Пьер с ужасом смотрел на жалкую развалину; во что превратили нищета и социальная несправедливость человека, проработавшего пятьдесят лет! Постепенно он разглядел седую голову, изможденное, плоское, изуродованное лицо. Беспросветный труд и крушение всех надежд наложили печать на черты этого человека. До самых глаз лицо заросло бородой и напоминало морду старой клячи, которую перестали подстригать, с перекосившейся беззубой челюстью. Глаза остекленели, нос смыкался с подбородком. А главное, это сходство с клячей, искалеченной непосильным трудом, охромевшей, свалившейся на землю и годной только на живодерню.

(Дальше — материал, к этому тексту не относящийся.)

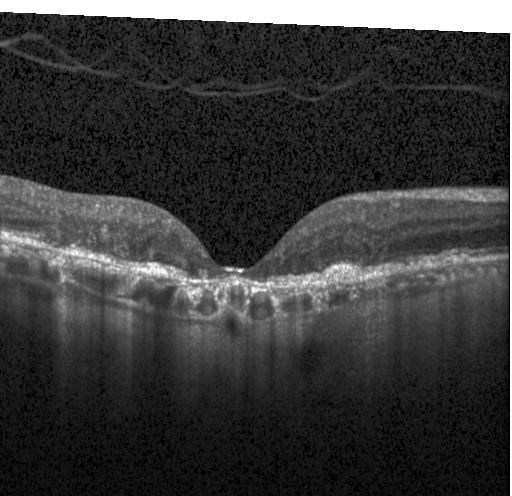

Spectral-domain OCT B-scan: choroidal neovascularization.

— Ах, бедняга! — прошептал, содрогаясь, священник. — И его оставили умирать тут с голоду, одного, без всякой помощи! Его не приняли ни в одну больницу, ни в один приют!

— Полноте! — сказала г-жа Теодора жалобным и покорным голосом. — Больницы для больных, а он вовсе не болен, он попросту кончается от истощения сил. А потом, с ним не больно-то столкуешься; еще на этих днях приходили за ним, хотели взять его в приют, но он не желает жить под замком, огрызается, когда его расспрашивают, да вдобавок известно, что он любит выпить и ругает буржуа… Но, слава богу, скоро придет ему избавление!